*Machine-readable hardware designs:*
◇ ◇ ◇ ◇
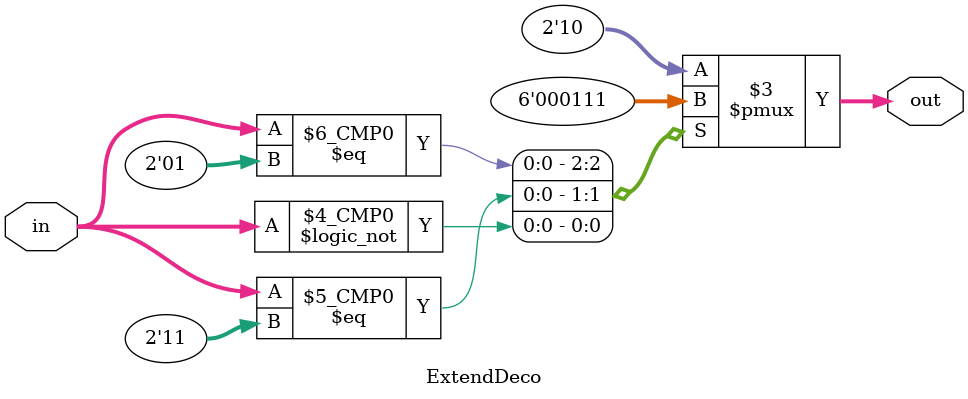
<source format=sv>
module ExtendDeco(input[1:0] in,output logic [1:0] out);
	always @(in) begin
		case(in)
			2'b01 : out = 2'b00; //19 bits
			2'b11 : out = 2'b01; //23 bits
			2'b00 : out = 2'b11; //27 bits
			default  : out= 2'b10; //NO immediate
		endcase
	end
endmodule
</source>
◇ ◇ ◇ ◇
*JOB:*
Only the lines containing the string "bits" are needed; pull them out of the records.

*EXERCISE SOLUTION:*
			2'b01 : out = 2'b00; //19 bits
			2'b11 : out = 2'b01; //23 bits
			2'b00 : out = 2'b11; //27 bits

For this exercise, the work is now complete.